__Assignment__:
Please repeat the lines below, exactly and only, from the one that holds "it’s copyright infringement" through the one that holds "- Adobe retains".

__Dataset__:
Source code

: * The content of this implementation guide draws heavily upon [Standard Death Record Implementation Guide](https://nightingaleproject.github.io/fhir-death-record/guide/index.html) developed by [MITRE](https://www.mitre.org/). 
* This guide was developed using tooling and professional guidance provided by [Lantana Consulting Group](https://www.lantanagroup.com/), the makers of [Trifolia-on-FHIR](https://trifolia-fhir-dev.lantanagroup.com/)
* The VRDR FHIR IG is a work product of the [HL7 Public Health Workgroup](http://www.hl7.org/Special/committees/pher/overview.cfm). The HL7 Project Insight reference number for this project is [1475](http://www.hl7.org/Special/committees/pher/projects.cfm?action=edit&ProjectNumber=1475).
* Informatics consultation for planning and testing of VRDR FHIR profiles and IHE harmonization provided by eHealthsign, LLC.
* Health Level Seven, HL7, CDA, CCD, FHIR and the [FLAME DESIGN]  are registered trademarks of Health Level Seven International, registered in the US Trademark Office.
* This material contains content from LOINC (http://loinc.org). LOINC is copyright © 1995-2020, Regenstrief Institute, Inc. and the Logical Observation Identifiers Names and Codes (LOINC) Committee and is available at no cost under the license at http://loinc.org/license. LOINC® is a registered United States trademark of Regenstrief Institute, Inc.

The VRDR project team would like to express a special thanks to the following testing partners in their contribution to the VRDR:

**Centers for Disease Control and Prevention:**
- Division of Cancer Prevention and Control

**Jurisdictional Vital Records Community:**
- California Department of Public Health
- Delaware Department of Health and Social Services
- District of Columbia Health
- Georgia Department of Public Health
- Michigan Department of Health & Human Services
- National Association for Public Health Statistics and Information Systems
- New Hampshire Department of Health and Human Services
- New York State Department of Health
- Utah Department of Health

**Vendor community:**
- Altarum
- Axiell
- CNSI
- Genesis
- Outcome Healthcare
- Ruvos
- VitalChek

==

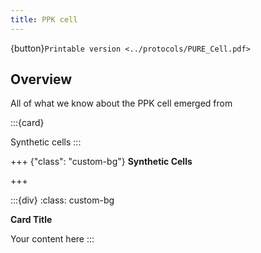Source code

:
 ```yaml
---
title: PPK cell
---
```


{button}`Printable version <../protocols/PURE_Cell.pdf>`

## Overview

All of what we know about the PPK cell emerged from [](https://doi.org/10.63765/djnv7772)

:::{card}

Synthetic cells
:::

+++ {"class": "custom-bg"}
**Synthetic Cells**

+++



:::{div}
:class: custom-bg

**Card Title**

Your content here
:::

---

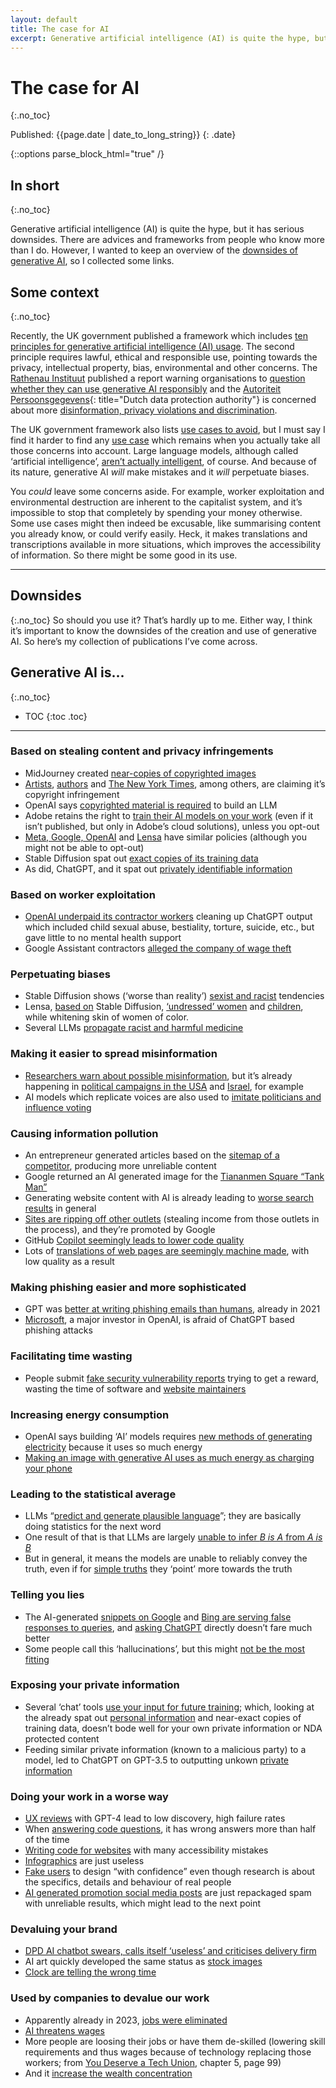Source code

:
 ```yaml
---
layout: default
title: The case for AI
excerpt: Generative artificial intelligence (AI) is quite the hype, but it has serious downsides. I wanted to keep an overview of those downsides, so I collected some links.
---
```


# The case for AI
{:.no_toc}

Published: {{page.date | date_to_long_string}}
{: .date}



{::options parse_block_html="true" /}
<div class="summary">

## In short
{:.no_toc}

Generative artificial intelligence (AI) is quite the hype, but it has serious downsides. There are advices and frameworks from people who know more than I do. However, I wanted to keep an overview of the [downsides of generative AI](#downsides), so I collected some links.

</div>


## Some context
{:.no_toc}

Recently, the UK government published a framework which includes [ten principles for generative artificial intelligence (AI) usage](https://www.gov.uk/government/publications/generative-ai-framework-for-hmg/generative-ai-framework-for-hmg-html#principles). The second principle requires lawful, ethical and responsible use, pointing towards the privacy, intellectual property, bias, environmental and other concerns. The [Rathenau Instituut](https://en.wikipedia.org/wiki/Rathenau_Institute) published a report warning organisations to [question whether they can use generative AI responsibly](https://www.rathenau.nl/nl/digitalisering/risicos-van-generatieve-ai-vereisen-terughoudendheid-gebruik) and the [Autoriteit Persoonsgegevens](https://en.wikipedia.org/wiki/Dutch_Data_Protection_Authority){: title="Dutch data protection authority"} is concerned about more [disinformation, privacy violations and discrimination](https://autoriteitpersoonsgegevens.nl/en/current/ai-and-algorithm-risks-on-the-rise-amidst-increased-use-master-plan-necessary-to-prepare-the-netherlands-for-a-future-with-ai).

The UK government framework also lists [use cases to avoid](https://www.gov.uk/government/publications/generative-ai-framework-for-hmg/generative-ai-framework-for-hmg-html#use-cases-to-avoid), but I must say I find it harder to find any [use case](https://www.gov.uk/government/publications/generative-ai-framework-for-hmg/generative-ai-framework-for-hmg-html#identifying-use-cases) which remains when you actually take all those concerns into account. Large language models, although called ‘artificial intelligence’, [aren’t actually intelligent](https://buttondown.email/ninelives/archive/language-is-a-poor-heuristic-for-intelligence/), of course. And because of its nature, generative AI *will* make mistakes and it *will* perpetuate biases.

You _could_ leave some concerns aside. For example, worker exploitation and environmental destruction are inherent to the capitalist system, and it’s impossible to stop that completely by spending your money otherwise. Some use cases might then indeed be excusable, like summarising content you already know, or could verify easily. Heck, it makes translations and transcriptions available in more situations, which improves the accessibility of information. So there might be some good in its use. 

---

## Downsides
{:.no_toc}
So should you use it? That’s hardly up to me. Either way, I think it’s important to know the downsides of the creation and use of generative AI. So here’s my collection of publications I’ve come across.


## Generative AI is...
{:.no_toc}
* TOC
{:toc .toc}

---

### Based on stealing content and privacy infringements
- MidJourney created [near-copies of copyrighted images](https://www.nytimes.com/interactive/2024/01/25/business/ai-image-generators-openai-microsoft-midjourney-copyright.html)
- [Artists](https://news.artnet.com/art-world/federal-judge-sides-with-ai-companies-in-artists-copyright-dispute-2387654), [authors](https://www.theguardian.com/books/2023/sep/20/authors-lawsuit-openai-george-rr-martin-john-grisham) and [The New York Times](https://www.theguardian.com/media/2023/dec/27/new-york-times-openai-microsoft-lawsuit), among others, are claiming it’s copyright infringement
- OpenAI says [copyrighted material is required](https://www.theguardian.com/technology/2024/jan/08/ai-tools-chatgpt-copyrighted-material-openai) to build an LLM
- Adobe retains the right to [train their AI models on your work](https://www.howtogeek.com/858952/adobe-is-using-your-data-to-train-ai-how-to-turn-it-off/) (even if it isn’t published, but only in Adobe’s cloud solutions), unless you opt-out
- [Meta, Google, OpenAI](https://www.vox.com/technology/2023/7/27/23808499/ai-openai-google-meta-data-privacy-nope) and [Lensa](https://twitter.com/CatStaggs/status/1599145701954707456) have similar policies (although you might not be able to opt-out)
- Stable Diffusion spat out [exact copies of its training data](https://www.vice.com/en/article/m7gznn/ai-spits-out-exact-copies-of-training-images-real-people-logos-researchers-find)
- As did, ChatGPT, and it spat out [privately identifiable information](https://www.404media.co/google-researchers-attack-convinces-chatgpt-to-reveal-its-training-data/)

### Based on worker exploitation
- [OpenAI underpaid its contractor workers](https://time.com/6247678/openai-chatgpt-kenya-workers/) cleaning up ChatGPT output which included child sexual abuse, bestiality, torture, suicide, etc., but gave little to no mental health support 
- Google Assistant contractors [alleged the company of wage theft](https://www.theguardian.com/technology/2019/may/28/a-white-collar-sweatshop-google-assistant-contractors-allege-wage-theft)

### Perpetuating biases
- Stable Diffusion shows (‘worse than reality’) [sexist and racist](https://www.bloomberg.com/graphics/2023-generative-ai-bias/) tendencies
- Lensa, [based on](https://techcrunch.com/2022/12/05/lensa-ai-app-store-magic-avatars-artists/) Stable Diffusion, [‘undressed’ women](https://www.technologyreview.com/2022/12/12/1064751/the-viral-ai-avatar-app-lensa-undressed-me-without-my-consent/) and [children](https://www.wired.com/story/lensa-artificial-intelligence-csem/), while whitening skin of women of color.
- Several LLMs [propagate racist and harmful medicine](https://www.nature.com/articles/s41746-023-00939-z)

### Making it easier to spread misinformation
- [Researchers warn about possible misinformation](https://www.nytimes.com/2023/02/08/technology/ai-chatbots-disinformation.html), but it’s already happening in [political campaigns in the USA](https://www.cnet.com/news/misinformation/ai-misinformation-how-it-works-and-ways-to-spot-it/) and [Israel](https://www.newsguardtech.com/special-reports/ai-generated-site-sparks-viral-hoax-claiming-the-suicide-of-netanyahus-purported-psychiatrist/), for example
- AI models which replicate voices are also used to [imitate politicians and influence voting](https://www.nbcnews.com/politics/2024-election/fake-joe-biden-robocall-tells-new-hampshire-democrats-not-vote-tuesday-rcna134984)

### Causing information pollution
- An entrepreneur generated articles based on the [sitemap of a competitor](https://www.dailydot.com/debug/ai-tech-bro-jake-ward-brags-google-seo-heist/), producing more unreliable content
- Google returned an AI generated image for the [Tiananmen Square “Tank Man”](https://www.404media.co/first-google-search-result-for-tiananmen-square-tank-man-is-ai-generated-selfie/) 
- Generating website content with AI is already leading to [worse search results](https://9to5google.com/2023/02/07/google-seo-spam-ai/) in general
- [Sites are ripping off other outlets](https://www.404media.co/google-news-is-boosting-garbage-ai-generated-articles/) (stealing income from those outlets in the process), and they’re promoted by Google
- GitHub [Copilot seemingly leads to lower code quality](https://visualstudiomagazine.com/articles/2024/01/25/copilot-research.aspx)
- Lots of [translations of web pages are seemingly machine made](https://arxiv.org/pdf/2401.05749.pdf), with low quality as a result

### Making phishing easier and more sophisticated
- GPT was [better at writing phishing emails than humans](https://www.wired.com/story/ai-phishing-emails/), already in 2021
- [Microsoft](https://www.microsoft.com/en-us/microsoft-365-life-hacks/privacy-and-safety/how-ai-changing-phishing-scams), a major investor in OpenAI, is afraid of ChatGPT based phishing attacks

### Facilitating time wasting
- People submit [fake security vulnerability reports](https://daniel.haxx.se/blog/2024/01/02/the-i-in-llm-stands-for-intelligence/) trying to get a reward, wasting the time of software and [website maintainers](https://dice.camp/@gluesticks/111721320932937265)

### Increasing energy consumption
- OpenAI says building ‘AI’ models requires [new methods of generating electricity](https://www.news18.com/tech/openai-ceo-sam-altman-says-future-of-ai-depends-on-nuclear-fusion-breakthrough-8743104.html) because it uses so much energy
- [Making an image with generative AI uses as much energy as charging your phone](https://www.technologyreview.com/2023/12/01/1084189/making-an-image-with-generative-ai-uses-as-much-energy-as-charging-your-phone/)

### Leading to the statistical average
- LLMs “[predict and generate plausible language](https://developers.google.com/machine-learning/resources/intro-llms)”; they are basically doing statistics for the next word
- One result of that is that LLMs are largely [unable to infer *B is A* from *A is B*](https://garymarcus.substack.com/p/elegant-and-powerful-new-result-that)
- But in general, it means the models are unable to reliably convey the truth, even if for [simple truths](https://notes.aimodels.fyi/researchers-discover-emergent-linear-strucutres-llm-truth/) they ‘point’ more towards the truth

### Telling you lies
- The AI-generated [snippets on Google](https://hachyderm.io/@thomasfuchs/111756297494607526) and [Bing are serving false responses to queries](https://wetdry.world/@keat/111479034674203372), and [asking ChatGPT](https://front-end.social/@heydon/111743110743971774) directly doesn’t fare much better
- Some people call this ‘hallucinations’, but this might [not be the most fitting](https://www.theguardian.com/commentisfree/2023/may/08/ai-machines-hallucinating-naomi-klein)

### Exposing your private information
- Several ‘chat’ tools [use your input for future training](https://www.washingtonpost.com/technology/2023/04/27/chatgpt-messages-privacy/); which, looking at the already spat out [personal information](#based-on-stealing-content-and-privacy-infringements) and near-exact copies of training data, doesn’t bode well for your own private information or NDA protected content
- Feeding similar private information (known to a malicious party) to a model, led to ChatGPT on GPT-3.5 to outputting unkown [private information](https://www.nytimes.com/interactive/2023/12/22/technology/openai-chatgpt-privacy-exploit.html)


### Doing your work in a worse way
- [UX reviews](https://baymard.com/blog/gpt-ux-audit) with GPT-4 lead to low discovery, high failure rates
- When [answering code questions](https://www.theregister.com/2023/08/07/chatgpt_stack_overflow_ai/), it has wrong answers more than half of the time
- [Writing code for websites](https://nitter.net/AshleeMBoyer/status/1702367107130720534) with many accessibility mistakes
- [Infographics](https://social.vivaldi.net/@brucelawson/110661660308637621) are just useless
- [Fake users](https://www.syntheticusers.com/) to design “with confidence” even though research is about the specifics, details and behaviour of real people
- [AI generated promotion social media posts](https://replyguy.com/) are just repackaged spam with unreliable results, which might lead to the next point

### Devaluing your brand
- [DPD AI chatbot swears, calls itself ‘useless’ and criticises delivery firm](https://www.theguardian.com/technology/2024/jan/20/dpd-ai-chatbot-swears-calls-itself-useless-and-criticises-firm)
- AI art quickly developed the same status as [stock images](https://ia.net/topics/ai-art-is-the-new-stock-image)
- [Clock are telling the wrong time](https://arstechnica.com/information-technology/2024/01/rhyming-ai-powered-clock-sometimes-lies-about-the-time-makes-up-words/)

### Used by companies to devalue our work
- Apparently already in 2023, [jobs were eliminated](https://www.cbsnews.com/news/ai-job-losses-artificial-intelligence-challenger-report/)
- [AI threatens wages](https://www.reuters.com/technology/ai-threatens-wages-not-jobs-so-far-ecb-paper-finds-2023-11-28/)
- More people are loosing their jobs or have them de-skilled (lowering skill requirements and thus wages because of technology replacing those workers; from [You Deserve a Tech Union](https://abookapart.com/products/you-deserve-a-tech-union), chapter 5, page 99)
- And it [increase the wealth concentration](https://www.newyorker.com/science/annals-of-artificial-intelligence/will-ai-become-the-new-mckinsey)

__Output for this task__:
- [Artists](https://news.artnet.com/art-world/federal-judge-sides-with-ai-companies-in-artists-copyright-dispute-2387654), [authors](https://www.theguardian.com/books/2023/sep/20/authors-lawsuit-openai-george-rr-martin-john-grisham) and [The New York Times](https://www.theguardian.com/media/2023/dec/27/new-york-times-openai-microsoft-lawsuit), among others, are claiming it’s copyright infringement
- OpenAI says [copyrighted material is required](https://www.theguardian.com/technology/2024/jan/08/ai-tools-chatgpt-copyrighted-material-openai) to build an LLM
- Adobe retains the right to [train their AI models on your work](https://www.howtogeek.com/858952/adobe-is-using-your-data-to-train-ai-how-to-turn-it-off/) (even if it isn’t published, but only in Adobe’s cloud solutions), unless you opt-out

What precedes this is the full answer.